A central purpose of the law is to bring the efforts (or lack thereof) of individual companies into the public sphere. This may expose companies to reputational risk.

When establishing a plan for due diligence assessments in accordance with the Transparency Act, companies should therefore include an assessment of what kind of reputational risk the company may be exposed to. The business should be cognizant about interest groups that are active in their market environment, and of any public discourse which may affect them.

Consideration of reputational risk will be more relevant for a company assumed to have a higher risk of issues related to human rights and working conditions than others. Other factors that increase the reputation risk are how conscious customers and end users are,  as well as how strongly the company has profiled itself in relation to ESG.

Businesses that are believed to have low risk should also carry out this assessment.
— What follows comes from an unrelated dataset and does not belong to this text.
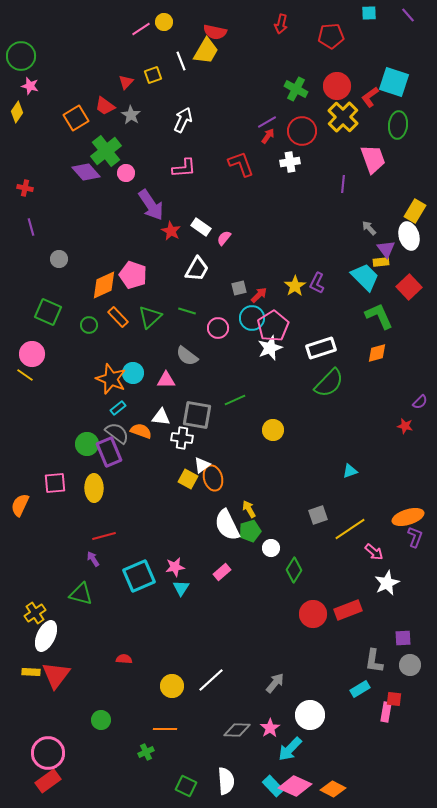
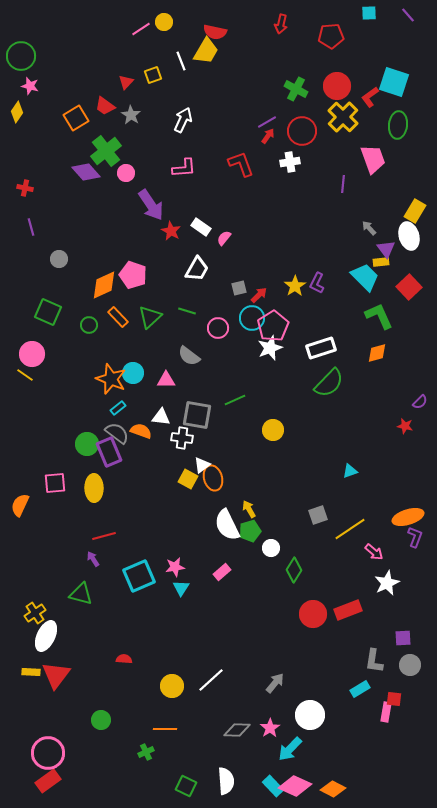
gray semicircle at (187, 356): moved 2 px right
Further development of the law in the future

Transparency Act comes as a response to a European legal development with the https://sdgs.un.org/goalsUN  Sustainability Goals at the centre. Transcendent Group has previously written about this development. Germany , France , UK and the Netherlands is among the countries that have established legislation in the field. An EU Directive in the field has been drafted and sent for consultation. The OECD’s guidelines for multinational companies already cover most of the sustainability goals.

One area that the law will cover in the future is consideration for the environment. This is expressed by in the review published by the Norwegian Justice department prior to the adoption of the law. The EU Directive currently in consultation also includes this provision as well as several other considerations.